One of our home landscaping projects is to recover an area overrun by bittersweet vine, and we’re going to try to establish a wildflower meadow. Following instructions from the seed vendor, we were told to track the soil temperature. Ecowitt sells the WN34S soil temp probe, and it was pretty simple to power it up and get it to display on our in-house monitors.
Thanks to Ken True of Saratoga-weather.org, an updated script to display river levels is in place. The NOAA has replaced a couple of older systems with inconsistent APIs and data formats with a new and improved system. Note that for the moment, you need to click to close the update message and the legend that take up half the display, but that should be temporary.
On the morning of April 4th, snow overtops the weather instruments.
Today marks three years since I started recording CoCoRaHS — Community Collaborative Rain, Hail and Snow network — daily observations, missing only one day so far. Today was an observation of 11 inches of snow in the field, 5.7 on the snowboard, and water equivalents of 0.69″ on the board and 1.55″ in the field measurement. That’s a lot of water!
Not as exciting as “ice out” on the big lakes, but today was the first day I didn’t bring out the snowpack ruler since winter started. Spring is on its way!
An update to the GW1100 firmware, version 2.3.1, enabled the gateway to “see” the WH32 (indoor temp, humidity and pressure) sensor instead of the built-in T&H sensors in the GW1100, and made that option the default. After the update, the calibration settings for the barometer appeared to change on their own, and the resulting reported barometric pressure was off. A quick search of the great posts on wxforum revealed this was a known issue and provided a fix: disable reading the newly-available WH32. Done!

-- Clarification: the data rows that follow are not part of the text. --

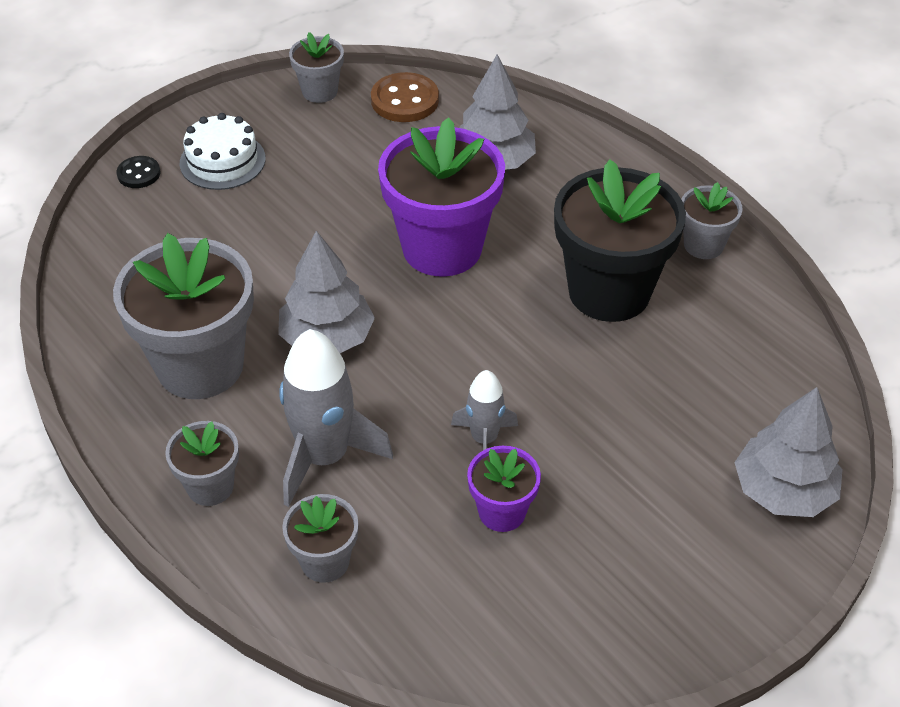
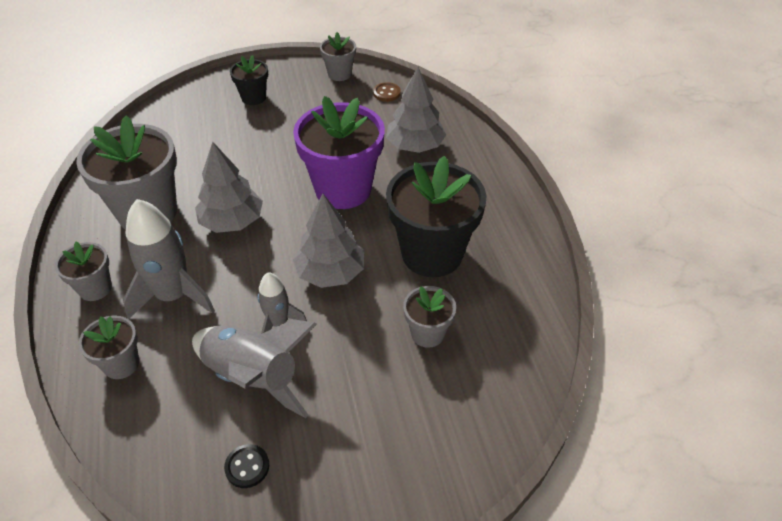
camera: 25 degrees right, 0 degrees up
black button [117,156,160,188] -> black button moved to [224,444,269,488]
white cake [180,113,266,190] -> black flower pot [230,55,268,105]
brown button [371,72,439,122] -> brown button [373,82,401,102], size x0.59
purple flower pot [467,446,541,532] -> grey rocket [192,319,317,418]
grey flower pot [681,182,743,259] -> grey flower pot moved to [403,286,456,348]
grey tree [734,387,843,517] -> grey tree moved to [293,194,364,288]

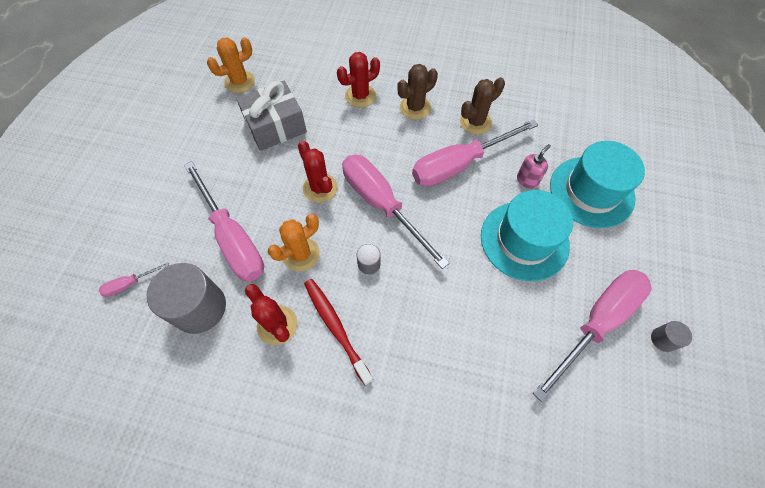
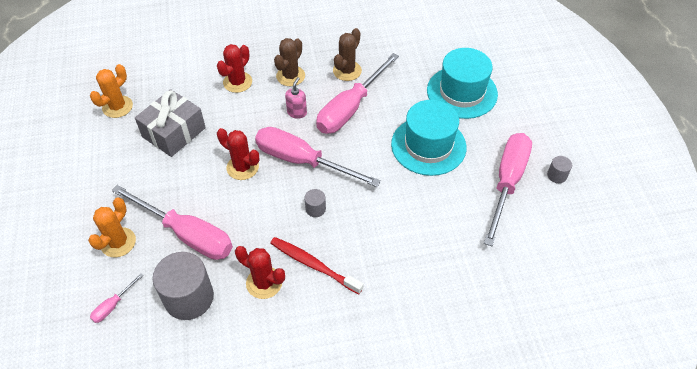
camera: 25 degrees left, 10 degrees down
orange cactus [268,214,320,271] -> orange cactus moved to [88,197,136,257]
pink soap dispenser [517,144,551,189] -> pink soap dispenser moved to [285,77,307,119]

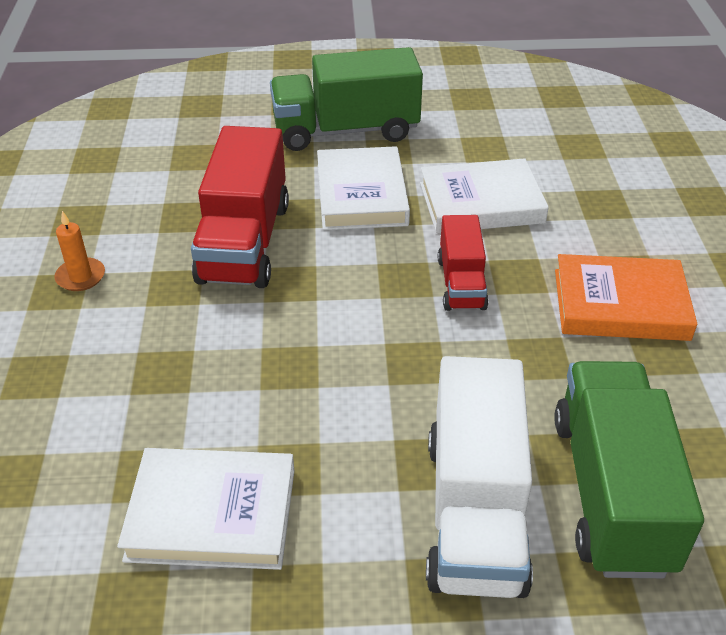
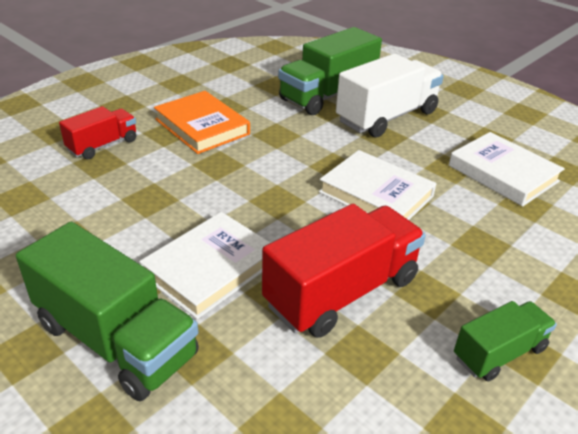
camera: 135 degrees left, 5 degrees down
orange candle [54,211,105,291] -> green truck [454,301,557,382]
white book [420,158,549,233] -> white book moved to [319,150,436,220]
red truck [438,215,488,311] -> red truck moved to [59,106,136,159]

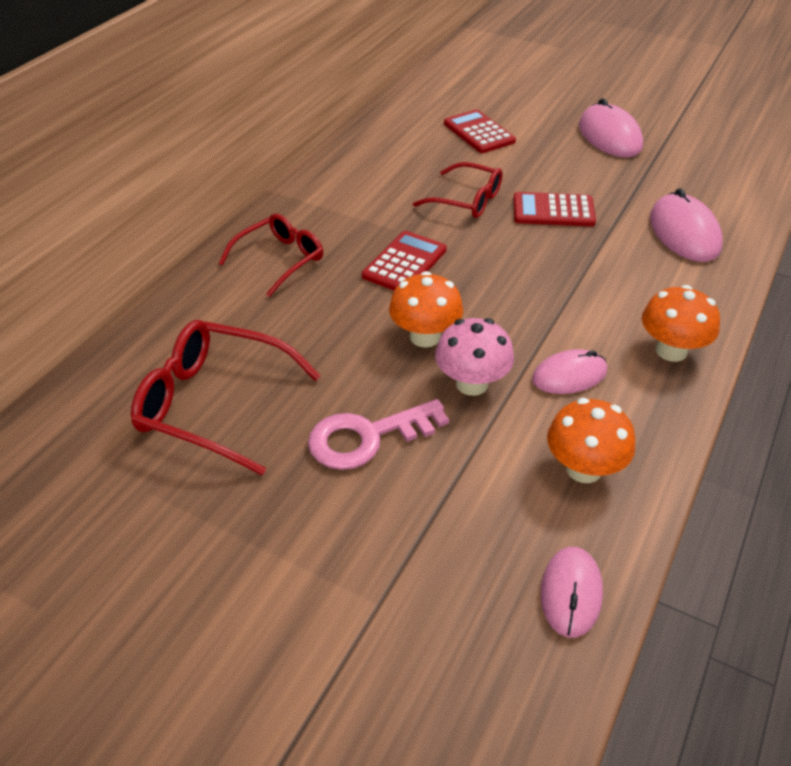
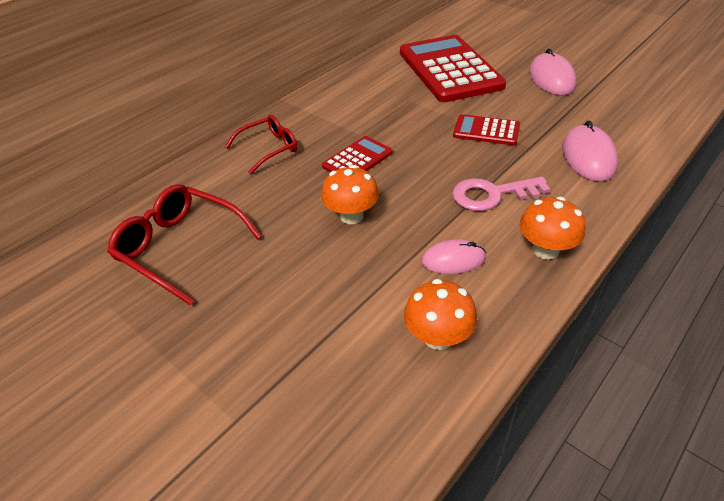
camera: 15 degrees right, 0 degrees up
pink key [308,399,449,470] -> pink key moved to [452,177,550,211]
red glasses [413,162,502,218] -> none
pink mushroom [435,318,514,396] -> none
red calculator [444,109,516,153] -> red calculator [400,35,506,102], size x2.11
pink mouse [541,547,603,638] -> none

Switching back to the GW1100 sensor from the newly-enabled WH32 sensor caused a glitch in the readings at around 7:30am yesterday, jumping from 30.05 to 30.11 inHg.
Due to operator error (that’s me!), the weather page was wrong from around 730 pm EST last night until 6:20 am EST this morning. The site generator was inadvertently set to “Simulator” mode. We regret the error.
Ecowitt WH41 PM 2.5 detector dropped out in August
When reviewing my annual logs, I noticed the PM 2.5 detector, an Ecowitt WH41 model, dropped off in readings in August, and was pretty consistently low for the rest of the year. I visited the WxForum and found an article suggesting that the air chamber could be clogged and needed regular clearing. Sure enough, I took the device apart and found debris in side, and what might have been a thin leaf stem stuck in the fan. Cleaned and blown out, the device returned to service, readings immediately started to show more interesting behavior. Hope that fixes it!
Post-repair. NOTE: Not to the same scale as the graph above!
After some study on the wxforum.net, and inspired by the now-retired weather station at contoocook.org, I made my first cautious weather station purchase on April 7th, 2021. I ordered an Ecowitt radio-to web gateway GW1000 and a WH31 Temperature and Humidity sensor.
My caution came from notes I had seen on the sometimes difficult task of getting the gateway to communicate with the home router, as it only communicated on the 2.4 MHz band. Worse, for that initial connection, you needed to use a phone app to connect to the gateway and supply it with credentials to connect to the network. What could go wrong? Well, lots, but it didn’t, at least for me. My concerns were unwarranted, as the connection went smoothly, and a new hobby was launched.